RECORD SET:
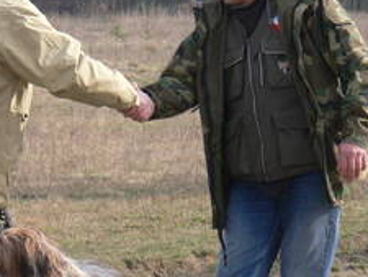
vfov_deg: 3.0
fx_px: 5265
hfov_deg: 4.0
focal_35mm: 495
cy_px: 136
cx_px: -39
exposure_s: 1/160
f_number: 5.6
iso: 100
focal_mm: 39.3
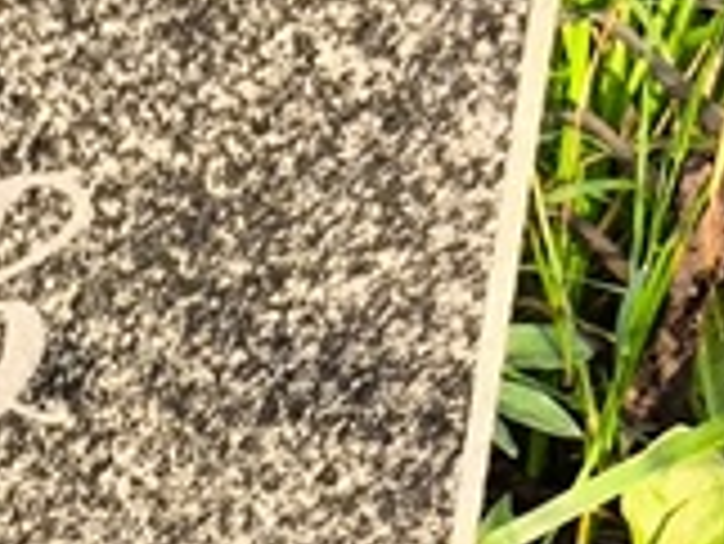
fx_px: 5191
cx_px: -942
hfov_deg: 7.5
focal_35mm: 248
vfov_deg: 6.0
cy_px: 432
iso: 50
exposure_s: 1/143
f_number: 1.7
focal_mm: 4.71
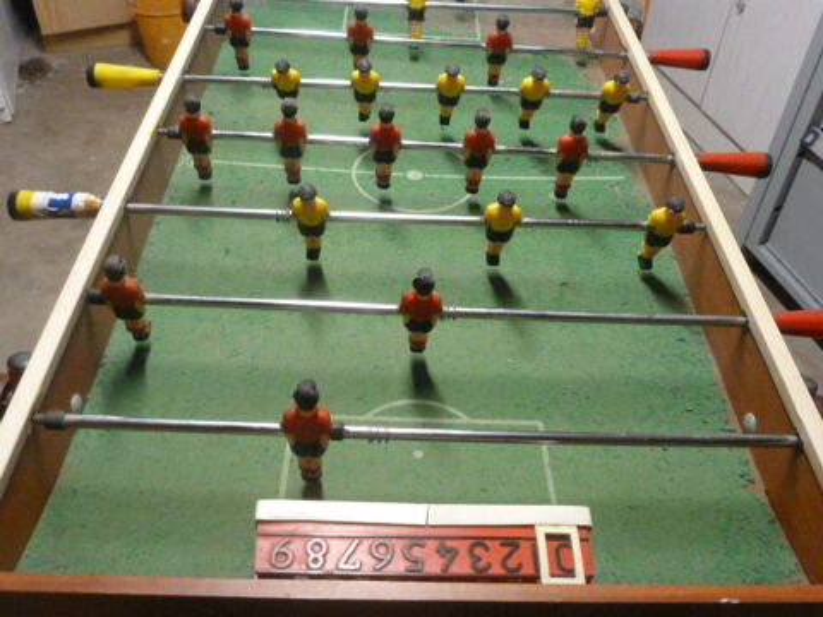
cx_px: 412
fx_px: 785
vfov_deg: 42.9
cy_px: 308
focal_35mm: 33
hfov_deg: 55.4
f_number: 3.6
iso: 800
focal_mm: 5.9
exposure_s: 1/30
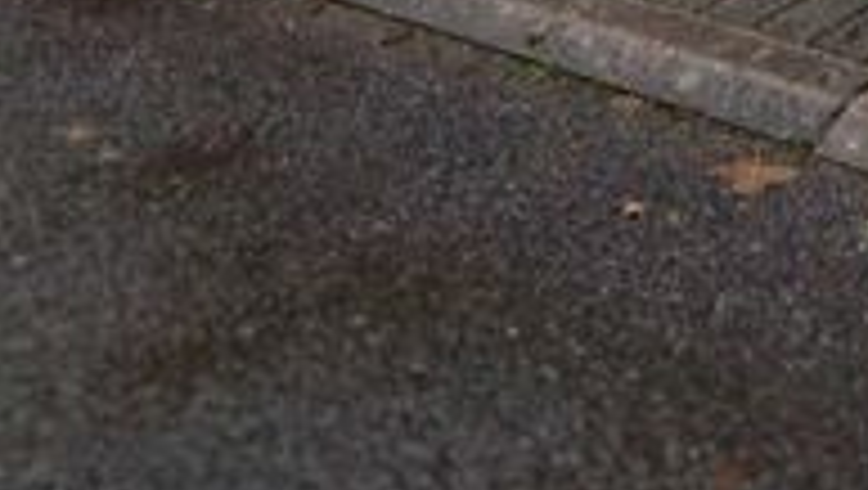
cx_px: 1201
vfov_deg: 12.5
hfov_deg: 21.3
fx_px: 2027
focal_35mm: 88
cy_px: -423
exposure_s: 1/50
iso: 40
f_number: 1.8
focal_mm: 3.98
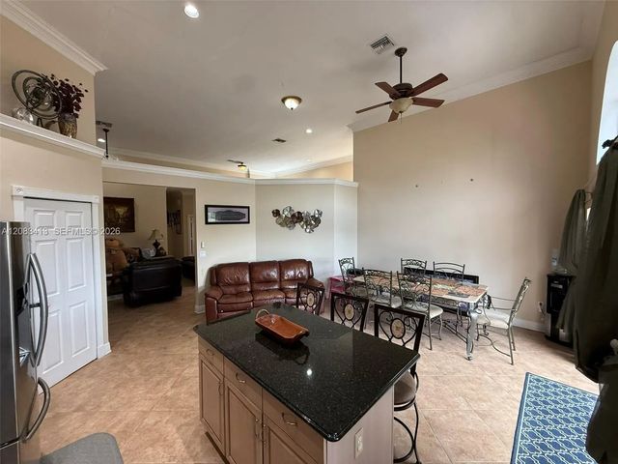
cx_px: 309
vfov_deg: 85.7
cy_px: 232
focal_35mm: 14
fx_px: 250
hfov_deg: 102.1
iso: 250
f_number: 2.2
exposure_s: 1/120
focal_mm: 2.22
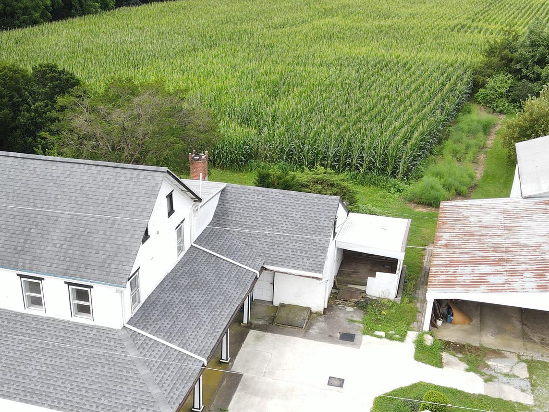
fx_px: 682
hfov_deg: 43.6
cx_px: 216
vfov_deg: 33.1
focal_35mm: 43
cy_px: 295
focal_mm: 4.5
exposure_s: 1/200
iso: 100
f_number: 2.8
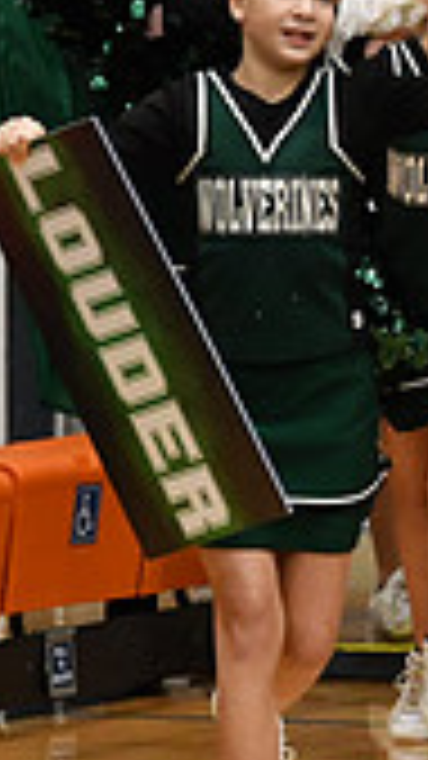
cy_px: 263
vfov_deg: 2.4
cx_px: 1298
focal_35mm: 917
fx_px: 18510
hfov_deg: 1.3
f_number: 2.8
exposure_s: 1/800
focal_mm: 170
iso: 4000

...

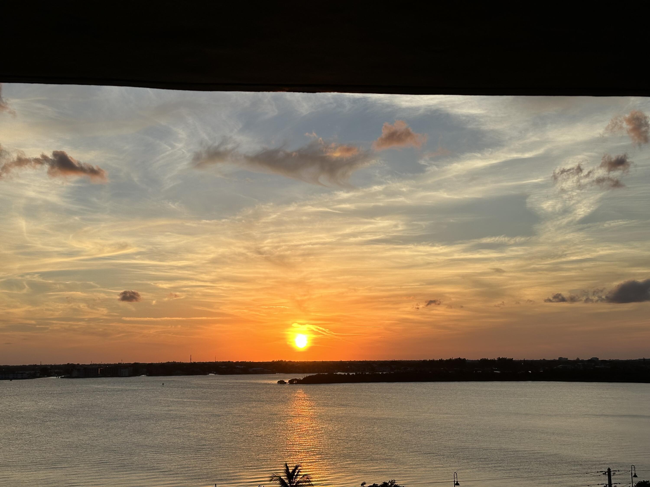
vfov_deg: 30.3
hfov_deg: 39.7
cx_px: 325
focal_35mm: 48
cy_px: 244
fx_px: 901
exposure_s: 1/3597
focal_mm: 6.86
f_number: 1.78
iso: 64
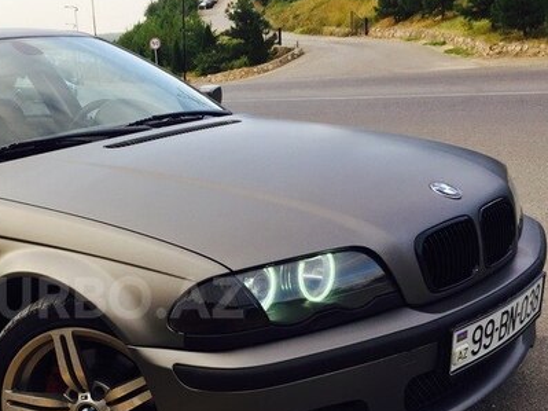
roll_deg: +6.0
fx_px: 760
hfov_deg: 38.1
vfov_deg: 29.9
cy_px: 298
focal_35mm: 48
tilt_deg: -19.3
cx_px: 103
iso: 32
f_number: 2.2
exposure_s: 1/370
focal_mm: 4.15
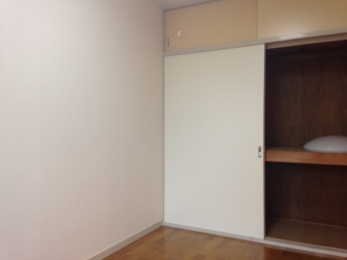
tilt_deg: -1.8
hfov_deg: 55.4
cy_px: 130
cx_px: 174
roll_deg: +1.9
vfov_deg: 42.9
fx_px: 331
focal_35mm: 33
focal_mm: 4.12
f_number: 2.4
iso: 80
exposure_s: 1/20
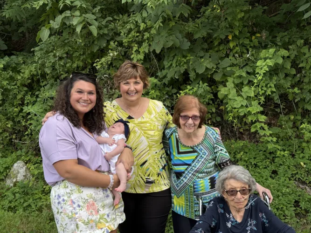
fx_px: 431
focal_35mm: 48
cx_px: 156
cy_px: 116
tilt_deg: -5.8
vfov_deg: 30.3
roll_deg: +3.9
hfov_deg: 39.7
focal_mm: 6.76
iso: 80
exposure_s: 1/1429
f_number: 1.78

PROBLEM TO SOLVE: Retype only the lines above from the one with "focal_mm: 2.22" through the one with "exposure_s: 1/800", exactly and with both ends. Images stay out.

THE ANSWER:
focal_mm: 2.22
fx_px: 682
hfov_deg: 43.6
cx_px: 216
vfov_deg: 33.1
focal_35mm: 43
cy_px: 295
focal_mm: 4.5
exposure_s: 1/200
iso: 100
f_number: 2.8
cy_px: 263
vfov_deg: 2.4
cx_px: 1298
focal_35mm: 917
fx_px: 18510
hfov_deg: 1.3
f_number: 2.8
exposure_s: 1/800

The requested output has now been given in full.